WORK TO BE COMPLETED:
Restate the listing exactly.

DATA PROVIDED:
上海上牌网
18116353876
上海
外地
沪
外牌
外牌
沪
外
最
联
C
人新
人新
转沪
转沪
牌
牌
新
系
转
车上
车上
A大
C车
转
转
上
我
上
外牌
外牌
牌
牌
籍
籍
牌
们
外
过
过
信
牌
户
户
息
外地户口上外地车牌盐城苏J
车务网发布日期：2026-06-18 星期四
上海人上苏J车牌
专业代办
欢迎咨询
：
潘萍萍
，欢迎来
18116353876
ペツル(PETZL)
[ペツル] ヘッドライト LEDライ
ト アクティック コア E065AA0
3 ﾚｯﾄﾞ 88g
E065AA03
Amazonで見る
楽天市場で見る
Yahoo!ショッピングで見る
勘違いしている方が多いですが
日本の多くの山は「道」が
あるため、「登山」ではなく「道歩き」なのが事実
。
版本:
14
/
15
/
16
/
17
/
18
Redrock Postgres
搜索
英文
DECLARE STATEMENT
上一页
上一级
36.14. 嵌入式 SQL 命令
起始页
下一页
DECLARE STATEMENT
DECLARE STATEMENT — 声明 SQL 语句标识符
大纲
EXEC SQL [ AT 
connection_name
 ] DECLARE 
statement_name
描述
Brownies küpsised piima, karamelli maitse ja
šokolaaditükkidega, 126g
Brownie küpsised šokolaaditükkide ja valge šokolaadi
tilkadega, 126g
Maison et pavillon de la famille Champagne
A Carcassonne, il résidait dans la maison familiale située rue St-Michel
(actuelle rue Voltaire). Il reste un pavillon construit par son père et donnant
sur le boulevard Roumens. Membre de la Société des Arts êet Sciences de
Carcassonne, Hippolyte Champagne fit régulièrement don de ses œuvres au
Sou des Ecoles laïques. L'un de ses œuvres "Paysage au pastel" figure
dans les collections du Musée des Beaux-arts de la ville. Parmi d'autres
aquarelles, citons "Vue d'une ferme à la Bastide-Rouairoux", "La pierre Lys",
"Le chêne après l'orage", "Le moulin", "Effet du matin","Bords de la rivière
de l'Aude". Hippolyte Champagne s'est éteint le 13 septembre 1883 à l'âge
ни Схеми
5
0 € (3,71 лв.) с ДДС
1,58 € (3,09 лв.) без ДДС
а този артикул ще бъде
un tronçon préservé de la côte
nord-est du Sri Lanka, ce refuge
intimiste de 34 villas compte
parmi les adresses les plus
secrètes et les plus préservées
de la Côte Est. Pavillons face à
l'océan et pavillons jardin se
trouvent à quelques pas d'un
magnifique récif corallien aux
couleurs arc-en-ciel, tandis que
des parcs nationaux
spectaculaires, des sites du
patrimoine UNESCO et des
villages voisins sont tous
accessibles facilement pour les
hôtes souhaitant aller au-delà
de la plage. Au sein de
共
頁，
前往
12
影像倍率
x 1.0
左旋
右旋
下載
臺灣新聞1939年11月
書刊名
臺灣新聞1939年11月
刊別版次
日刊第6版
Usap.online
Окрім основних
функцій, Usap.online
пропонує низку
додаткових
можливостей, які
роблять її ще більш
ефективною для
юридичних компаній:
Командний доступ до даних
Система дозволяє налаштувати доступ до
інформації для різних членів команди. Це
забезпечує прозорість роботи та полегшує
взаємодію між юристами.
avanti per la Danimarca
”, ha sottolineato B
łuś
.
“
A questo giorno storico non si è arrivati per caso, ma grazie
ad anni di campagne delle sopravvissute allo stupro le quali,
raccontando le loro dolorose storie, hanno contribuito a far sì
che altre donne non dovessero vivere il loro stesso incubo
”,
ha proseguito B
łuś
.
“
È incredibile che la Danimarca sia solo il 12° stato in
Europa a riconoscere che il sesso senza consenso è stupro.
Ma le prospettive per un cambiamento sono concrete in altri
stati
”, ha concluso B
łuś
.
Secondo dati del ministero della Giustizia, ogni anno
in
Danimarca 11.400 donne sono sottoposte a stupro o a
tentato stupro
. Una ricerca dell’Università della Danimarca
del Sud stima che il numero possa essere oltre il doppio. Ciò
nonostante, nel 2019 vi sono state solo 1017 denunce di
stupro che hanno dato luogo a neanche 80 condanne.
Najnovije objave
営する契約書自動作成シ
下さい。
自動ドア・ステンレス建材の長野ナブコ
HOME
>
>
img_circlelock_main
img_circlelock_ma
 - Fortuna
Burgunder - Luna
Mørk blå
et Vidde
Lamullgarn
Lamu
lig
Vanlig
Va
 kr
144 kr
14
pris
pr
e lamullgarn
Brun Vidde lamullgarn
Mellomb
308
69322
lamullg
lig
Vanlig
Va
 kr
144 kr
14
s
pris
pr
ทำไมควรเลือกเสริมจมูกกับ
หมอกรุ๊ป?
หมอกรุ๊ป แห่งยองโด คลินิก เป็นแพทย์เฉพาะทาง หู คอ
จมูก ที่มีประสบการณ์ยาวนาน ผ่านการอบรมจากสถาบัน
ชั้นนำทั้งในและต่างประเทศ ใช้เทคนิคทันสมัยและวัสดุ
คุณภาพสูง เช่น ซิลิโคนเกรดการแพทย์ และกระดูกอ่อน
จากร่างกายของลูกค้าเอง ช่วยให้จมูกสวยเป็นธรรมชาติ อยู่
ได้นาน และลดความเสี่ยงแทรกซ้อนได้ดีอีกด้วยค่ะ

TASK RESULT:
上海上牌网
18116353876
上海
外地
沪
外牌
外牌
沪
外
最
联
C
人新
人新
转沪
转沪
牌
牌
新
系
转
车上
车上
A大
C车
转
转
上
我
上
外牌
外牌
牌
牌
籍
籍
牌
们
外
过
过
信
牌
户
户
息
外地户口上外地车牌盐城苏J
车务网发布日期：2026-06-18 星期四
上海人上苏J车牌
专业代办
欢迎咨询
：
潘萍萍
，欢迎来
18116353876
ペツル(PETZL)
[ペツル] ヘッドライト LEDライ
ト アクティック コア E065AA0
3 ﾚｯﾄﾞ 88g
E065AA03
Amazonで見る
楽天市場で見る
Yahoo!ショッピングで見る
勘違いしている方が多いですが
日本の多くの山は「道」が
あるため、「登山」ではなく「道歩き」なのが事実
。
版本:
14
/
15
/
16
/
17
/
18
Redrock Postgres
搜索
英文
DECLARE STATEMENT
上一页
上一级
36.14. 嵌入式 SQL 命令
起始页
下一页
DECLARE STATEMENT
DECLARE STATEMENT — 声明 SQL 语句标识符
大纲
EXEC SQL [ AT 
connection_name
 ] DECLARE 
statement_name
描述
Brownies küpsised piima, karamelli maitse ja
šokolaaditükkidega, 126g
Brownie küpsised šokolaaditükkide ja valge šokolaadi
tilkadega, 126g
Maison et pavillon de la famille Champagne
A Carcassonne, il résidait dans la maison familiale située rue St-Michel
(actuelle rue Voltaire). Il reste un pavillon construit par son père et donnant
sur le boulevard Roumens. Membre de la Société des Arts êet Sciences de
Carcassonne, Hippolyte Champagne fit régulièrement don de ses œuvres au
Sou des Ecoles laïques. L'un de ses œuvres "Paysage au pastel" figure
dans les collections du Musée des Beaux-arts de la ville. Parmi d'autres
aquarelles, citons "Vue d'une ferme à la Bastide-Rouairoux", "La pierre Lys",
"Le chêne après l'orage", "Le moulin", "Effet du matin","Bords de la rivière
de l'Aude". Hippolyte Champagne s'est éteint le 13 septembre 1883 à l'âge
ни Схеми
5
0 € (3,71 лв.) с ДДС
1,58 € (3,09 лв.) без ДДС
а този артикул ще бъде
un tronçon préservé de la côte
nord-est du Sri Lanka, ce refuge
intimiste de 34 villas compte
parmi les adresses les plus
secrètes et les plus préservées
de la Côte Est. Pavillons face à
l'océan et pavillons jardin se
trouvent à quelques pas d'un
magnifique récif corallien aux
couleurs arc-en-ciel, tandis que
des parcs nationaux
spectaculaires, des sites du
patrimoine UNESCO et des
villages voisins sont tous
accessibles facilement pour les
hôtes souhaitant aller au-delà
de la plage. Au sein de
共
頁，
前往
12
影像倍率
x 1.0
左旋
右旋
下載
臺灣新聞1939年11月
書刊名
臺灣新聞1939年11月
刊別版次
日刊第6版
Usap.online
Окрім основних
функцій, Usap.online
пропонує низку
додаткових
можливостей, які
роблять її ще більш
ефективною для
юридичних компаній:
Командний доступ до даних
Система дозволяє налаштувати доступ до
інформації для різних членів команди. Це
забезпечує прозорість роботи та полегшує
взаємодію між юристами.
avanti per la Danimarca
”, ha sottolineato B
łuś
.
“
A questo giorno storico non si è arrivati per caso, ma grazie
ad anni di campagne delle sopravvissute allo stupro le quali,
raccontando le loro dolorose storie, hanno contribuito a far sì
che altre donne non dovessero vivere il loro stesso incubo
”,
ha proseguito B
łuś
.
“
È incredibile che la Danimarca sia solo il 12° stato in
Europa a riconoscere che il sesso senza consenso è stupro.
Ma le prospettive per un cambiamento sono concrete in altri
stati
”, ha concluso B
łuś
.
Secondo dati del ministero della Giustizia, ogni anno
in
Danimarca 11.400 donne sono sottoposte a stupro o a
tentato stupro
. Una ricerca dell’Università della Danimarca
del Sud stima che il numero possa essere oltre il doppio. Ciò
nonostante, nel 2019 vi sono state solo 1017 denunce di
stupro che hanno dato luogo a neanche 80 condanne.
Najnovije objave
営する契約書自動作成シ
下さい。
自動ドア・ステンレス建材の長野ナブコ
HOME
>
>
img_circlelock_main
img_circlelock_ma
 - Fortuna
Burgunder - Luna
Mørk blå
et Vidde
Lamullgarn
Lamu
lig
Vanlig
Va
 kr
144 kr
14
pris
pr
e lamullgarn
Brun Vidde lamullgarn
Mellomb
308
69322
lamullg
lig
Vanlig
Va
 kr
144 kr
14
s
pris
pr
ทำไมควรเลือกเสริมจมูกกับ
หมอกรุ๊ป?
หมอกรุ๊ป แห่งยองโด คลินิก เป็นแพทย์เฉพาะทาง หู คอ
จมูก ที่มีประสบการณ์ยาวนาน ผ่านการอบรมจากสถาบัน
ชั้นนำทั้งในและต่างประเทศ ใช้เทคนิคทันสมัยและวัสดุ
คุณภาพสูง เช่น ซิลิโคนเกรดการแพทย์ และกระดูกอ่อน
จากร่างกายของลูกค้าเอง ช่วยให้จมูกสวยเป็นธรรมชาติ อยู่
ได้นาน และลดความเสี่ยงแทรกซ้อนได้ดีอีกด้วยค่ะ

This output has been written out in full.